You are viewing v0.0.12 version. Click here to see docs for the latest stable version.
Source code for runhouse.resources.hardware.cluster_factory

import warnings
from typing import Dict, List, Optional, Union

from runhouse.resources.hardware.utils import RESERVED_SYSTEM_NAMES

from .cluster import Cluster
from .on_demand_cluster import OnDemandCluster
from .sagemaker_cluster import SageMakerCluster


# Cluster factory method
[docs]def cluster(
    name: str,
    host: Union[str, List[str]] = None,
    ssh_creds: Optional[dict] = None,
    dryrun: bool = False,
    **kwargs,
) -> Union[Cluster, OnDemandCluster, SageMakerCluster]:
    """
    Builds an instance of :class:`Cluster`.

    Args:
        name (str): Name for the cluster, to re-use later on.
        host (str or List[str], optional): Hostname, IP address, or list of IP addresses for the BYO cluster.
        ssh_creds (dict, optional): Dictionary mapping SSH credentials.
            Example: ``ssh_creds={'ssh_user': '...', 'ssh_private_key':'<path_to_key>'}``
        dryrun (bool): Whether to create the Cluster if it doesn't exist, or load a Cluster object as a dryrun.
            (Default: ``False``)

    Returns:
        Union[Cluster, OnDemandCluster, SageMakerCluster]: The resulting cluster.

    Example:
        >>> # using private key
        >>> gpu = rh.cluster(host='<hostname>',
        >>>                  ssh_creds={'ssh_user': '...', 'ssh_private_key':'<path_to_key>'},
        >>>                  name='rh-a10x').save()

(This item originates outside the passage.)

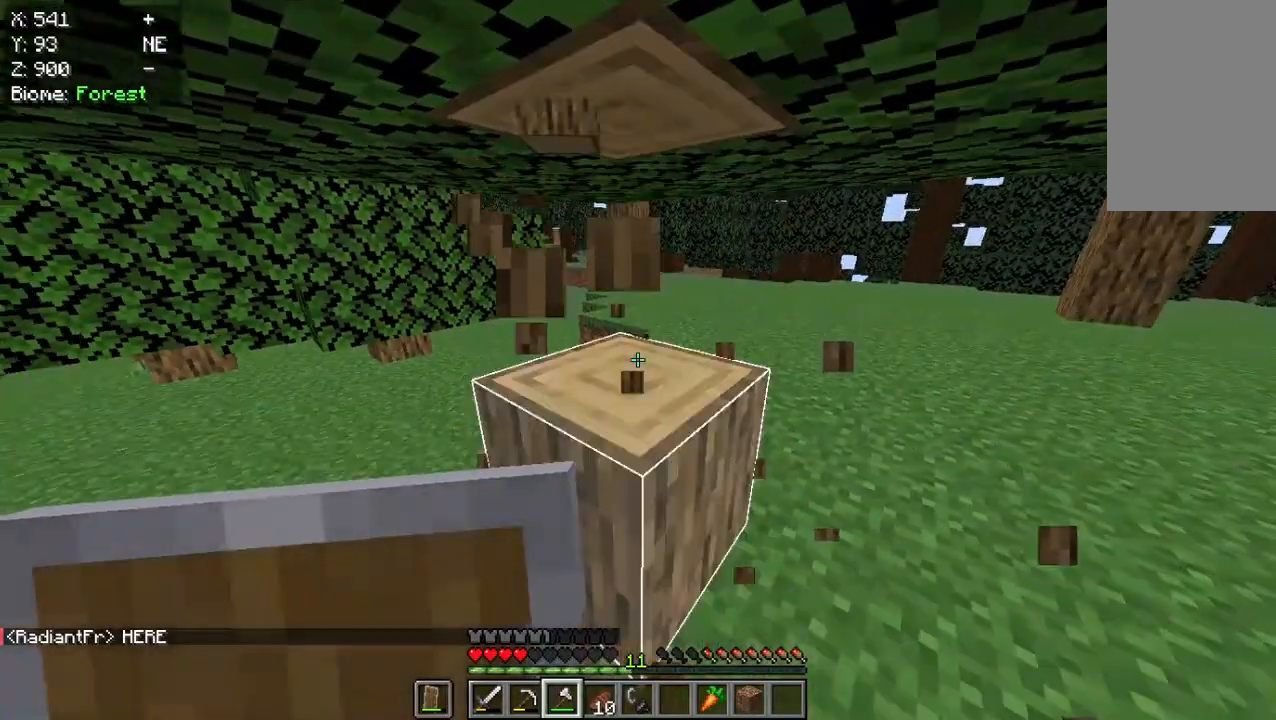
{"keys": [], "mouse": ["left"], "events": []}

        >>> # using password
        >>> gpu = rh.cluster(host='<hostname>',
        >>>                  ssh_creds={'ssh_user': '...', 'password':'*****'},
        >>>                  name='rh-a10x').save()

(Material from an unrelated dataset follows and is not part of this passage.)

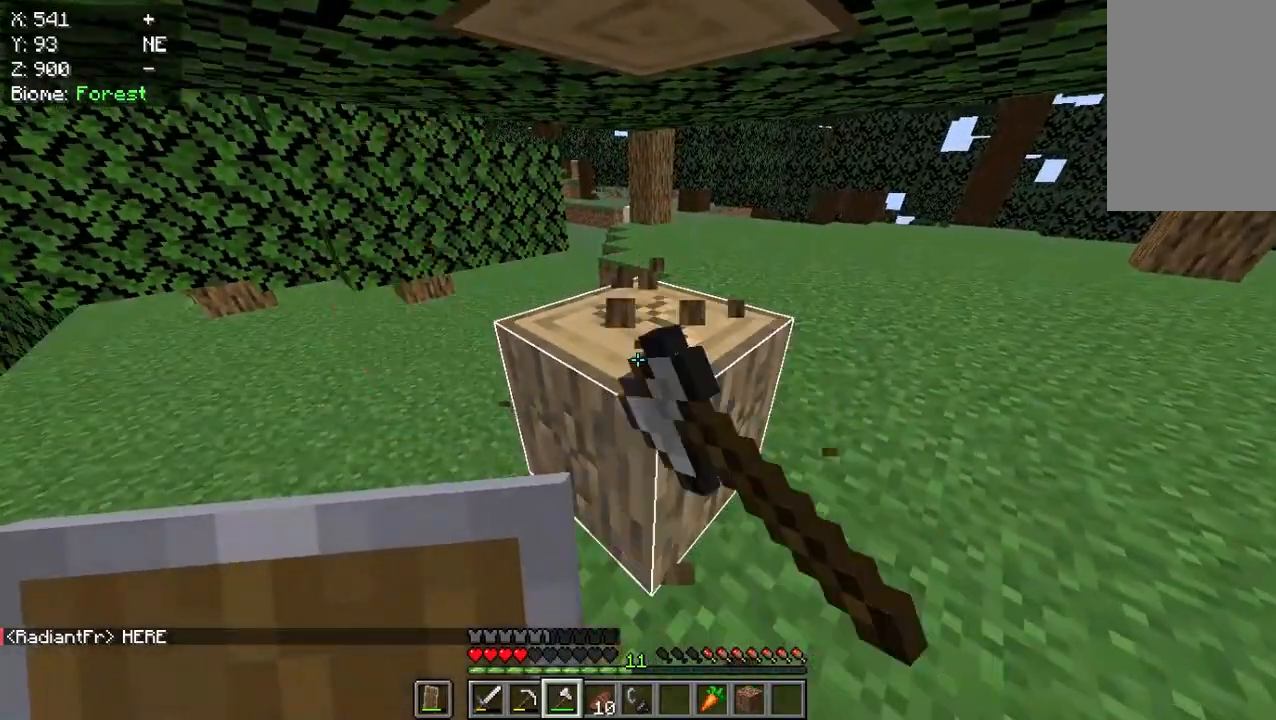
{"keys": ["w"], "mouse": ["left"], "events": [[383, "w", "down"]]}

        >>> # Load cluster from above
        >>> reloaded_cluster = rh.cluster(name="rh-a10x")
    """
    if "ips" in kwargs:
        host = kwargs["ips"]
        warnings.warn(
            "``ips`` argument has been deprecated. Please use ``host`` to refer to the cluster IPs or host instead."
        )

    if name and host is None and ssh_creds is None and not kwargs:
        # If only the name is provided and dryrun is set to True
        return Cluster.from_name(name, dryrun)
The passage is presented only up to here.